AIM OF THE EXERCISE:
Reproduce the records below with every occurrence of "COLMAP" changed to "COLMAP-style", leaving all other text as it is.

DATA SHOWN:
________________________________________
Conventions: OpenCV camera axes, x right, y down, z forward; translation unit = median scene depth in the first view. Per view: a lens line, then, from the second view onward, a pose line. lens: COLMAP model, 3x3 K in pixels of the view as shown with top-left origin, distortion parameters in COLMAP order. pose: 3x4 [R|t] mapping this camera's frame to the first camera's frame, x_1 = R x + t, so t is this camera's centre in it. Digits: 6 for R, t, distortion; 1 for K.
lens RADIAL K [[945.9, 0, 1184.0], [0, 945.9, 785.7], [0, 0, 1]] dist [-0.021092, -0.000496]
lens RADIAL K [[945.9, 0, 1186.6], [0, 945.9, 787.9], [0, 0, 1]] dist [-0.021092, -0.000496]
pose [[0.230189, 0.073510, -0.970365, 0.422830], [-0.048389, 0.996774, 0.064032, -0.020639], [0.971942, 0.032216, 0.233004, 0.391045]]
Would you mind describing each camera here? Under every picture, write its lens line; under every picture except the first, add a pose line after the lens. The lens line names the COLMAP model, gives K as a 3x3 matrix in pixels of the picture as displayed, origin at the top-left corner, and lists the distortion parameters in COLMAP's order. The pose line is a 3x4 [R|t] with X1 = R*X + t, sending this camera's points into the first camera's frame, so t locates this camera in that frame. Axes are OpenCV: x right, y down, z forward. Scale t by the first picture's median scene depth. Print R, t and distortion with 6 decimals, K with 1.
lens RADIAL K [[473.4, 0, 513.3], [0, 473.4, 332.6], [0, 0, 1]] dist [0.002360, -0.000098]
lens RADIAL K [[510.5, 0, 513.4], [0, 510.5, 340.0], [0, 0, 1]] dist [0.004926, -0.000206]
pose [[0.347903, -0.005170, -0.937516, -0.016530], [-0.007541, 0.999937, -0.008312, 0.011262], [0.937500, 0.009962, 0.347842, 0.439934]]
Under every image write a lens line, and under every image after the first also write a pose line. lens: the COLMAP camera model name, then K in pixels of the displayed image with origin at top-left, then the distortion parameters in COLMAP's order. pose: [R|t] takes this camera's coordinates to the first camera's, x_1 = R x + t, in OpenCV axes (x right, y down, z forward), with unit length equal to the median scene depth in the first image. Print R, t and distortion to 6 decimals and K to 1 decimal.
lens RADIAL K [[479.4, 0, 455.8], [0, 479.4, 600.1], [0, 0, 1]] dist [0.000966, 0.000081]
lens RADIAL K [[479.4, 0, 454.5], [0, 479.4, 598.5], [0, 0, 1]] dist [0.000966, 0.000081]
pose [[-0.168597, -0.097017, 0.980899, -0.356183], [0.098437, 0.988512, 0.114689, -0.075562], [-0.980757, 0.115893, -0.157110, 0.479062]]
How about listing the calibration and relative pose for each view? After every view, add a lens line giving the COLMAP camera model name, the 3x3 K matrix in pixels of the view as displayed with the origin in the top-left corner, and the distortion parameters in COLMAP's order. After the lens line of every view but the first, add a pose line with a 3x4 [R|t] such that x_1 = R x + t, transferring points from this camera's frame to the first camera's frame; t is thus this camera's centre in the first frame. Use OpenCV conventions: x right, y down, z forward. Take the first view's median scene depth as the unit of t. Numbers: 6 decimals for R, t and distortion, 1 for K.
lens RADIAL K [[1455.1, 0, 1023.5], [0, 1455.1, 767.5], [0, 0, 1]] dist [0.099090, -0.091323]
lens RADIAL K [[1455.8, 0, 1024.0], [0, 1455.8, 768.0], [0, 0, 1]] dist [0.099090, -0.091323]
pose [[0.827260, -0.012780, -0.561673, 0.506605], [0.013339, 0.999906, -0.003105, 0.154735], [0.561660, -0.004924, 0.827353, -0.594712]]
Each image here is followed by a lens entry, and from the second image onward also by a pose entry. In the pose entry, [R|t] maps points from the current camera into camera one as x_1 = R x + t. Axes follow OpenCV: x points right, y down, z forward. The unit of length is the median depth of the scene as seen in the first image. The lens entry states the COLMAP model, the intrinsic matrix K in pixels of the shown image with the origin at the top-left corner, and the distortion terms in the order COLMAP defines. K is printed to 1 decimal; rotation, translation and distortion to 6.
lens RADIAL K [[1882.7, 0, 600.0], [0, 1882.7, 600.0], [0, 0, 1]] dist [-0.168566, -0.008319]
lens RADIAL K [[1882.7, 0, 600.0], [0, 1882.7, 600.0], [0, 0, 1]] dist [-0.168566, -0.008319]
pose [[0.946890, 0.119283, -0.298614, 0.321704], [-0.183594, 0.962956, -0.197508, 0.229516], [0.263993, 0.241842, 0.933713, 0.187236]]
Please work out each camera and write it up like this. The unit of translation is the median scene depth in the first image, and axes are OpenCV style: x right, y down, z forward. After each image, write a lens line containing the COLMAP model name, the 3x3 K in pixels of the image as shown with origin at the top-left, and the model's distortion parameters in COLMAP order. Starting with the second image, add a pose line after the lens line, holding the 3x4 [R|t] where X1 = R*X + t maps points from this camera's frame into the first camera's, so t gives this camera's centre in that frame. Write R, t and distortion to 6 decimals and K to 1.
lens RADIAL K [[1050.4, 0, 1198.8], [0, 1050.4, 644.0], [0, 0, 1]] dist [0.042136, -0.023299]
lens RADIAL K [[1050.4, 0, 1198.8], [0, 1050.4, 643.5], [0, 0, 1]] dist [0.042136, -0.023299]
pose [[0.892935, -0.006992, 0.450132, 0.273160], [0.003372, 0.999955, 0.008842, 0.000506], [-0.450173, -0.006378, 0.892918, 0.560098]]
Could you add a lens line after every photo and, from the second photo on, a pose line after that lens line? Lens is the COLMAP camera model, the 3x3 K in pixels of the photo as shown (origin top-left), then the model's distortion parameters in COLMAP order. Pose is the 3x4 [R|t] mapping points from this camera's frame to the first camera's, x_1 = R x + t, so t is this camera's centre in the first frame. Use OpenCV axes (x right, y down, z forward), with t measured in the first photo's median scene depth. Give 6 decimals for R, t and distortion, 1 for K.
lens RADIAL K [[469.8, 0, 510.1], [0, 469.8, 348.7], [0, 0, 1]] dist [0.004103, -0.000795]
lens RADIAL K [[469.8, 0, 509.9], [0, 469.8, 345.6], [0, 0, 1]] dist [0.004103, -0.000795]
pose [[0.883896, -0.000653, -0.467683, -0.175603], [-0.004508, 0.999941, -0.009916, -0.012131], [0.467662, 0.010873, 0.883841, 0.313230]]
________________________________________
SOLUTION TO THIS PROBLEM:
Conventions: OpenCV camera axes, x right, y down, z forward; translation unit = median scene depth in the first view. Per view: a lens line, then, from the second view onward, a pose line. lens: COLMAP-style model, 3x3 K in pixels of the view as shown with top-left origin, distortion parameters in COLMAP-style order. pose: 3x4 [R|t] mapping this camera's frame to the first camera's frame, x_1 = R x + t, so t is this camera's centre in it. Digits: 6 for R, t, distortion; 1 for K.
lens RADIAL K [[945.9, 0, 1184.0], [0, 945.9, 785.7], [0, 0, 1]] dist [-0.021092, -0.000496]
lens RADIAL K [[945.9, 0, 1186.6], [0, 945.9, 787.9], [0, 0, 1]] dist [-0.021092, -0.000496]
pose [[0.230189, 0.073510, -0.970365, 0.422830], [-0.048389, 0.996774, 0.064032, -0.020639], [0.971942, 0.032216, 0.233004, 0.391045]]
Would you mind describing each camera here? Under every picture, write its lens line; under every picture except the first, add a pose line after the lens. The lens line names the COLMAP-style model, gives K as a 3x3 matrix in pixels of the picture as displayed, origin at the top-left corner, and lists the distortion parameters in COLMAP-style's order. The pose line is a 3x4 [R|t] with X1 = R*X + t, sending this camera's points into the first camera's frame, so t locates this camera in that frame. Axes are OpenCV: x right, y down, z forward. Scale t by the first picture's median scene depth. Print R, t and distortion with 6 decimals, K with 1.
lens RADIAL K [[473.4, 0, 513.3], [0, 473.4, 332.6], [0, 0, 1]] dist [0.002360, -0.000098]
lens RADIAL K [[510.5, 0, 513.4], [0, 510.5, 340.0], [0, 0, 1]] dist [0.004926, -0.000206]
pose [[0.347903, -0.005170, -0.937516, -0.016530], [-0.007541, 0.999937, -0.008312, 0.011262], [0.937500, 0.009962, 0.347842, 0.439934]]
Under every image write a lens line, and under every image after the first also write a pose line. lens: the COLMAP-style camera model name, then K in pixels of the displayed image with origin at top-left, then the distortion parameters in COLMAP-style's order. pose: [R|t] takes this camera's coordinates to the first camera's, x_1 = R x + t, in OpenCV axes (x right, y down, z forward), with unit length equal to the median scene depth in the first image. Print R, t and distortion to 6 decimals and K to 1 decimal.
lens RADIAL K [[479.4, 0, 455.8], [0, 479.4, 600.1], [0, 0, 1]] dist [0.000966, 0.000081]
lens RADIAL K [[479.4, 0, 454.5], [0, 479.4, 598.5], [0, 0, 1]] dist [0.000966, 0.000081]
pose [[-0.168597, -0.097017, 0.980899, -0.356183], [0.098437, 0.988512, 0.114689, -0.075562], [-0.980757, 0.115893, -0.157110, 0.479062]]
How about listing the calibration and relative pose for each view? After every view, add a lens line giving the COLMAP-style camera model name, the 3x3 K matrix in pixels of the view as displayed with the origin in the top-left corner, and the distortion parameters in COLMAP-style's order. After the lens line of every view but the first, add a pose line with a 3x4 [R|t] such that x_1 = R x + t, transferring points from this camera's frame to the first camera's frame; t is thus this camera's centre in the first frame. Use OpenCV conventions: x right, y down, z forward. Take the first view's median scene depth as the unit of t. Numbers: 6 decimals for R, t and distortion, 1 for K.
lens RADIAL K [[1455.1, 0, 1023.5], [0, 1455.1, 767.5], [0, 0, 1]] dist [0.099090, -0.091323]
lens RADIAL K [[1455.8, 0, 1024.0], [0, 1455.8, 768.0], [0, 0, 1]] dist [0.099090, -0.091323]
pose [[0.827260, -0.012780, -0.561673, 0.506605], [0.013339, 0.999906, -0.003105, 0.154735], [0.561660, -0.004924, 0.827353, -0.594712]]
Each image here is followed by a lens entry, and from the second image onward also by a pose entry. In the pose entry, [R|t] maps points from the current camera into camera one as x_1 = R x + t. Axes follow OpenCV: x points right, y down, z forward. The unit of length is the median depth of the scene as seen in the first image. The lens entry states the COLMAP-style model, the intrinsic matrix K in pixels of the shown image with the origin at the top-left corner, and the distortion terms in the order COLMAP-style defines. K is printed to 1 decimal; rotation, translation and distortion to 6.
lens RADIAL K [[1882.7, 0, 600.0], [0, 1882.7, 600.0], [0, 0, 1]] dist [-0.168566, -0.008319]
lens RADIAL K [[1882.7, 0, 600.0], [0, 1882.7, 600.0], [0, 0, 1]] dist [-0.168566, -0.008319]
pose [[0.946890, 0.119283, -0.298614, 0.321704], [-0.183594, 0.962956, -0.197508, 0.229516], [0.263993, 0.241842, 0.933713, 0.187236]]
Please work out each camera and write it up like this. The unit of translation is the median scene depth in the first image, and axes are OpenCV style: x right, y down, z forward. After each image, write a lens line containing the COLMAP-style model name, the 3x3 K in pixels of the image as shown with origin at the top-left, and the model's distortion parameters in COLMAP-style order. Starting with the second image, add a pose line after the lens line, holding the 3x4 [R|t] where X1 = R*X + t maps points from this camera's frame into the first camera's, so t gives this camera's centre in that frame. Write R, t and distortion to 6 decimals and K to 1.
lens RADIAL K [[1050.4, 0, 1198.8], [0, 1050.4, 644.0], [0, 0, 1]] dist [0.042136, -0.023299]
lens RADIAL K [[1050.4, 0, 1198.8], [0, 1050.4, 643.5], [0, 0, 1]] dist [0.042136, -0.023299]
pose [[0.892935, -0.006992, 0.450132, 0.273160], [0.003372, 0.999955, 0.008842, 0.000506], [-0.450173, -0.006378, 0.892918, 0.560098]]
Could you add a lens line after every photo and, from the second photo on, a pose line after that lens line? Lens is the COLMAP-style camera model, the 3x3 K in pixels of the photo as shown (origin top-left), then the model's distortion parameters in COLMAP-style order. Pose is the 3x4 [R|t] mapping points from this camera's frame to the first camera's, x_1 = R x + t, so t is this camera's centre in the first frame. Use OpenCV axes (x right, y down, z forward), with t measured in the first photo's median scene depth. Give 6 decimals for R, t and distortion, 1 for K.
lens RADIAL K [[469.8, 0, 510.1], [0, 469.8, 348.7], [0, 0, 1]] dist [0.004103, -0.000795]
lens RADIAL K [[469.8, 0, 509.9], [0, 469.8, 345.6], [0, 0, 1]] dist [0.004103, -0.000795]
pose [[0.883896, -0.000653, -0.467683, -0.175603], [-0.004508, 0.999941, -0.009916, -0.012131], [0.467662, 0.010873, 0.883841, 0.313230]]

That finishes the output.